Bioengineers recreated puppies with dire wolf genes — a species that became extinct over 10 000 years ago

Author:
Anastasiia Mohylevets
Date:

The US biotech company Colossal Biosciences has edited the genes of a common wolf, giving it traits of a dire wolf, a species that lived in North America during the late Pleistocene epoch.

This is reported by Time and Economic Times.

Scientists compared the DNA of a common wolf with the genes of a dire wolf. The material of the latter was taken from two samples: a 13 000-year-old tooth found in Ohio and a 72 000-year-old skull bone found in Idaho. This way, scientists understood what differences existed between the more massive ancestors of modern animals.

Courtesy Colossal Biosciences

The dire wolf was more massive than usual, had light fur, a wider head, larger teeth and jaws, stronger shoulders and more muscular paws. He also howled and howled in a special way. Specialists from Colossal Biosciences claim that they made only 20 changes in 14 genes to obtain an embryo of the extinct predator from the stem cells of an ordinary wolf.

The dire wolf gene responsible for the light coat color causes blindness in modern animals, so the color was changed using a gene that modern Arctic species have.

The embryos were implanted into surrogate mothers, domestic dogs. After 65 days of pregnancy, in October 2024, they gave birth to the males Romulus and Remus. And in January 2025, the first female Khaleesi was born, named after the heroine of the TV series "Game of Thrones" and the book series "A Song of Ice and Fire" by George R. R. Martin. The direwolves described in these works were invented by the author based on dire wolves.

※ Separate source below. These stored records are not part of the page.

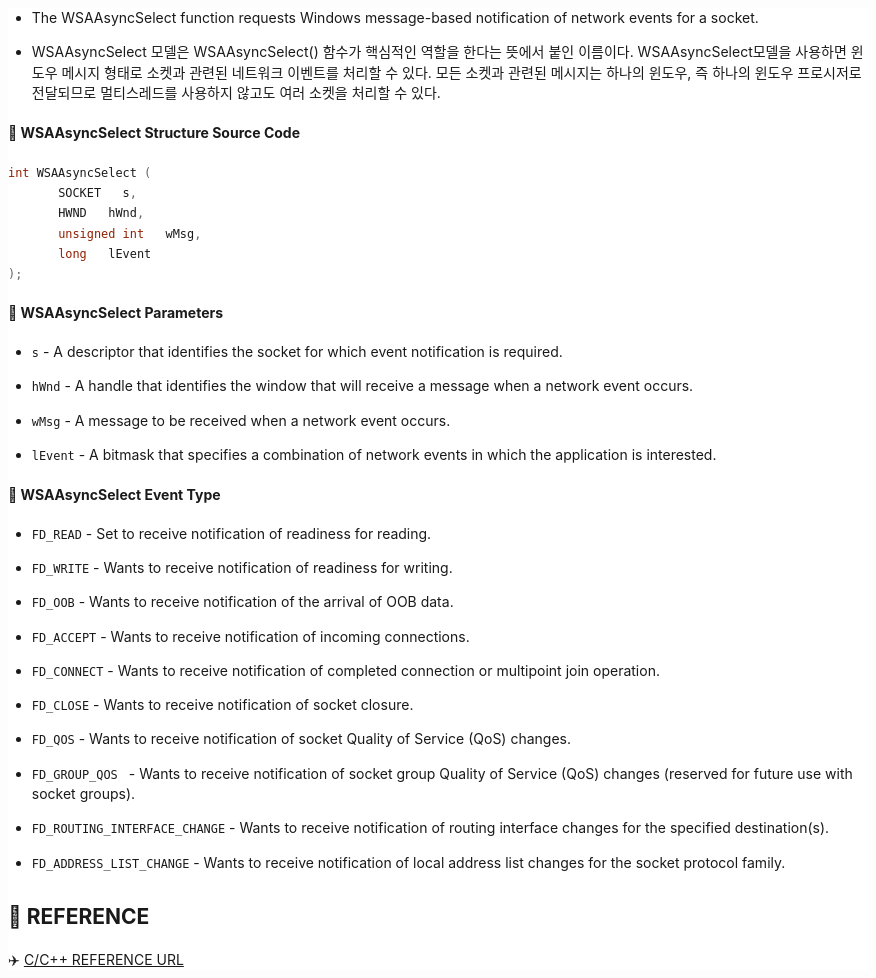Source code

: * The WSAAsyncSelect function requests Windows message-based notification of network events for a socket.

* WSAAsyncSelect 모델은 WSAAsyncSelect() 함수가 핵심적인 역할을 한다는 뜻에서 붙인 이름이다. WSAAsyncSelect모델을 사용하면 윈도우 메시지 형태로 소켓과 관련된 네트워크 이벤트를 처리할 수 있다. 모든 소켓과 관련된 메시지는 하나의 윈도우, 즉 하나의 윈도우 프로시저로 전달되므로 멀티스레드를 사용하지 않고도 여러 소켓을 처리할 수 있다.

#### 📑 WSAAsyncSelect Structure Source Code

```C++
int WSAAsyncSelect (
       SOCKET   s,
       HWND   hWnd,
       unsigned int   wMsg,
       long   lEvent
);
```

#### 📑 WSAAsyncSelect Parameters

* `s` - A descriptor that identifies the socket for which event notification is required.

* `hWnd` - A handle that identifies the window that will receive a message when a network event occurs.

* `wMsg` - A message to be received when a network event occurs.

* `lEvent` - A bitmask that specifies a combination of network events in which the application is interested.

#### 📖 WSAAsyncSelect Event Type

* `FD_READ` - Set to receive notification of readiness for reading.

* `FD_WRITE` - Wants to receive notification of readiness for writing.

* `FD_OOB` - Wants to receive notification of the arrival of OOB data.

* `FD_ACCEPT` - Wants to receive notification of incoming connections.

* `FD_CONNECT` - Wants to receive notification of completed connection or multipoint join operation.

* `FD_CLOSE` - Wants to receive notification of socket closure.

* `FD_QOS` - Wants to receive notification of socket Quality of Service (QoS) changes.

* `FD_GROUP_QOS	` - Wants to receive notification of socket group Quality of Service (QoS) changes (reserved for future use with socket groups).

* `FD_ROUTING_INTERFACE_CHANGE` - Wants to receive notification of routing interface changes for the specified destination(s).

* `FD_ADDRESS_LIST_CHANGE` - Wants to receive notification of local address list changes for the socket protocol family.

## 🚀 REFERENCE

✈️ [C/C++ REFERENCE URL](https://github.com/ChangYeop-Yang/Study-C/issues/2)
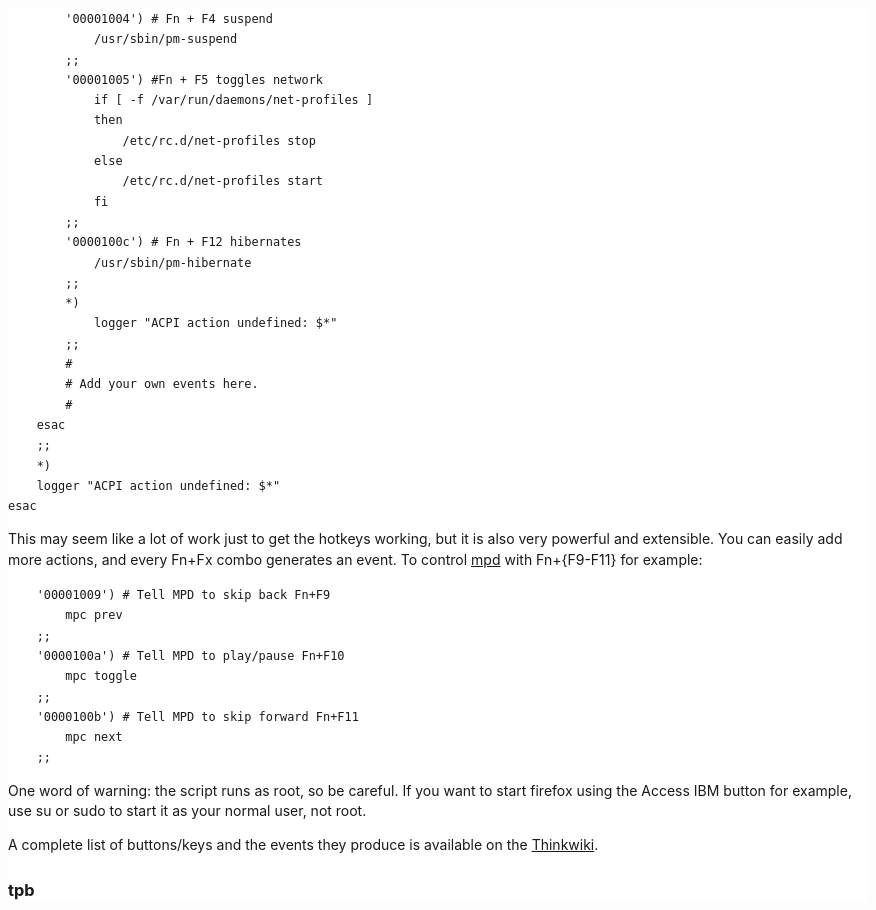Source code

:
 ```
		'00001004') # Fn + F4 suspend
			/usr/sbin/pm-suspend
		;;
		'00001005') #Fn + F5 toggles network
			if [ -f /var/run/daemons/net-profiles ]
			then
				/etc/rc.d/net-profiles stop
			else
				/etc/rc.d/net-profiles start
			fi
		;;
		'0000100c') # Fn + F12 hibernates
			/usr/sbin/pm-hibernate
		;;
		*)
			logger "ACPI action undefined: $*"
		;;
		#
		# Add your own events here.
		#
	esac
	;;
	*)
	logger "ACPI action undefined: $*"
esac

```

This may seem like a lot of work just to get the hotkeys working, but it is also very powerful and extensible. You can easily add more actions, and every Fn+Fx combo generates an event. To control [mpd](/index.php/Mpd "Mpd") with Fn+{F9-F11} for example:

```
	'00001009') # Tell MPD to skip back Fn+F9
		mpc prev
	;;
	'0000100a') # Tell MPD to play/pause Fn+F10
		mpc toggle
	;;
	'0000100b') # Tell MPD to skip forward Fn+F11
		mpc next
	;;

```

One word of warning: the script runs as root, so be careful. If you want to start firefox using the Access IBM button for example, use su or sudo to start it as your normal user, not root.

A complete list of buttons/keys and the events they produce is available on the [Thinkwiki](http://www.thinkwiki.org/wiki/How_to_get_special_keys_to_work#Triggering_key_events).

### tpb

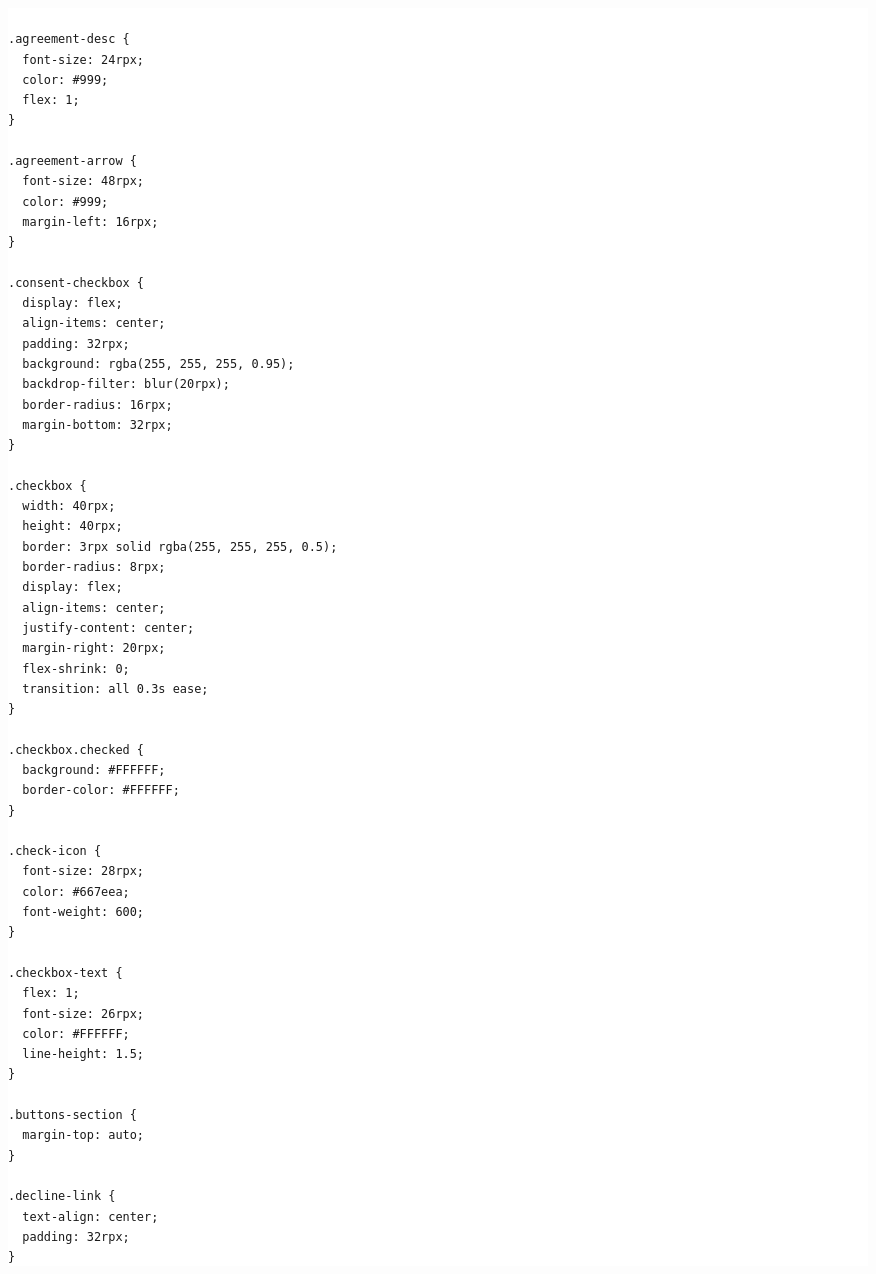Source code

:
 ```vue

.agreement-desc {
  font-size: 24rpx;
  color: #999;
  flex: 1;
}

.agreement-arrow {
  font-size: 48rpx;
  color: #999;
  margin-left: 16rpx;
}

.consent-checkbox {
  display: flex;
  align-items: center;
  padding: 32rpx;
  background: rgba(255, 255, 255, 0.95);
  backdrop-filter: blur(20rpx);
  border-radius: 16rpx;
  margin-bottom: 32rpx;
}

.checkbox {
  width: 40rpx;
  height: 40rpx;
  border: 3rpx solid rgba(255, 255, 255, 0.5);
  border-radius: 8rpx;
  display: flex;
  align-items: center;
  justify-content: center;
  margin-right: 20rpx;
  flex-shrink: 0;
  transition: all 0.3s ease;
}

.checkbox.checked {
  background: #FFFFFF;
  border-color: #FFFFFF;
}

.check-icon {
  font-size: 28rpx;
  color: #667eea;
  font-weight: 600;
}

.checkbox-text {
  flex: 1;
  font-size: 26rpx;
  color: #FFFFFF;
  line-height: 1.5;
}

.buttons-section {
  margin-top: auto;
}

.decline-link {
  text-align: center;
  padding: 32rpx;
}

```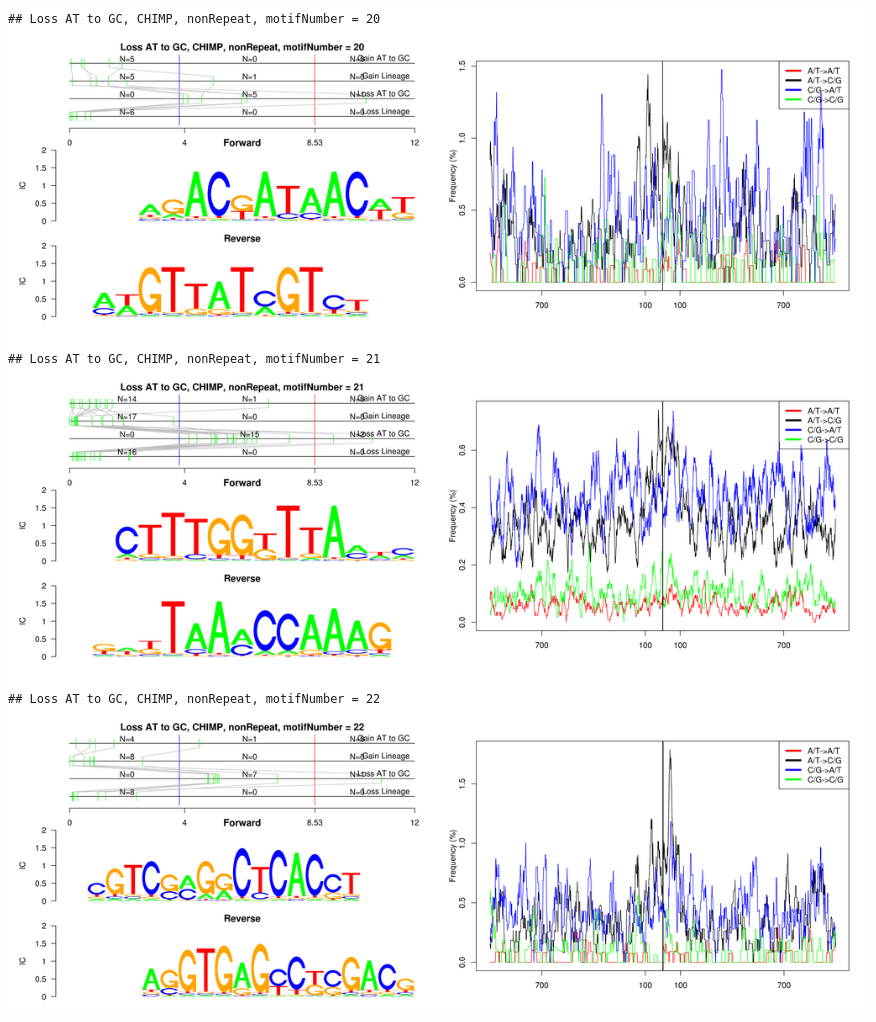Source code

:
 ```
## Loss AT to GC, CHIMP, nonRepeat, motifNumber = 20
```

![plot of chunk motifPValues](figure/motifPValues79.png) 

```
## Loss AT to GC, CHIMP, nonRepeat, motifNumber = 21
```

![plot of chunk motifPValues](figure/motifPValues80.png) 

```
## Loss AT to GC, CHIMP, nonRepeat, motifNumber = 22
```

![plot of chunk motifPValues](figure/motifPValues81.png) 
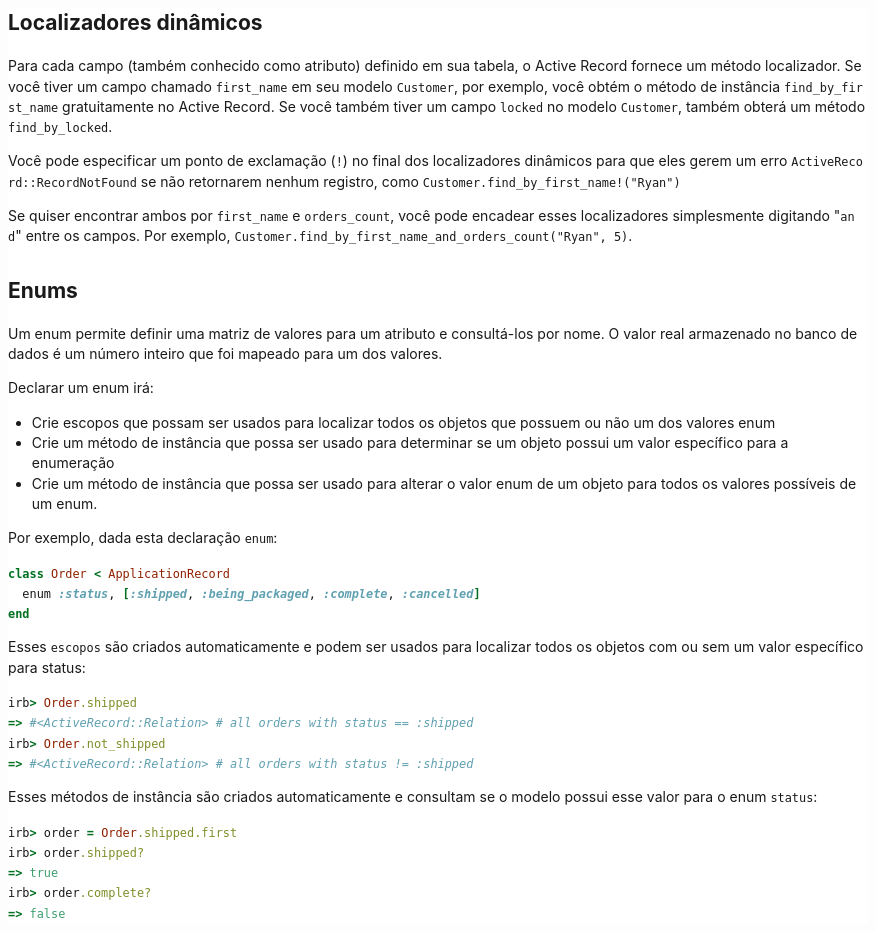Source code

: 
## Localizadores dinâmicos

Para cada campo (também conhecido como atributo) definido em sua tabela, o Active Record fornece um método localizador. Se você tiver um campo chamado `first_name` em seu modelo `Customer`, por exemplo, você obtém o método de instância `find_by_first_name` gratuitamente no Active Record. Se você também tiver um campo `locked` no modelo `Customer`, também obterá um  método `find_by_locked`.

Você pode especificar um ponto de exclamação (`!`) no final dos localizadores dinâmicos para que eles gerem um erro `ActiveRecord::RecordNotFound` se não retornarem nenhum registro, como `Customer.find_by_first_name!("Ryan")`

Se quiser encontrar ambos por `first_name` e `orders_count`, você pode encadear esses localizadores simplesmente digitando "`and`" entre os campos. Por exemplo, `Customer.find_by_first_name_and_orders_count("Ryan", 5)`.


## Enums

Um enum permite definir uma matriz de valores para um atributo e consultá-los por nome. O valor real armazenado no banco de dados é um número inteiro que foi mapeado para um dos valores.

Declarar um enum irá:

- Crie escopos que possam ser usados ​​para localizar todos os objetos que possuem ou não um dos valores enum
- Crie um método de instância que possa ser usado para determinar se um objeto possui um valor específico para a enumeração
- Crie um método de instância que possa ser usado para alterar o valor enum de um objeto
para todos os valores possíveis de um enum.

Por exemplo, dada esta declaração `enum`:

```ruby
class Order < ApplicationRecord
  enum :status, [:shipped, :being_packaged, :complete, :cancelled]
end
```

Esses `escopos` são criados automaticamente e podem ser usados ​​para localizar todos os objetos com ou sem um valor específico para status:

```ruby
irb> Order.shipped
=> #<ActiveRecord::Relation> # all orders with status == :shipped
irb> Order.not_shipped
=> #<ActiveRecord::Relation> # all orders with status != :shipped
```

Esses métodos de instância são criados automaticamente e consultam se o modelo possui esse valor para o enum `status`:

```ruby
irb> order = Order.shipped.first
irb> order.shipped?
=> true
irb> order.complete?
=> false
```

Six-month-old Romulus and Remus have grown to 1.2 meters long and already weigh 36 kilograms. According to scientists, they will grow to 1.8 meters and 70 kilograms. The puppies behave the same as regular wolves and avoid people, even those who raised them.

Colossal Biosciences believes it has revived an extinct animal species for the first time. But because the company has not published its results in any peer-reviewed journal, other scientists are skeptical.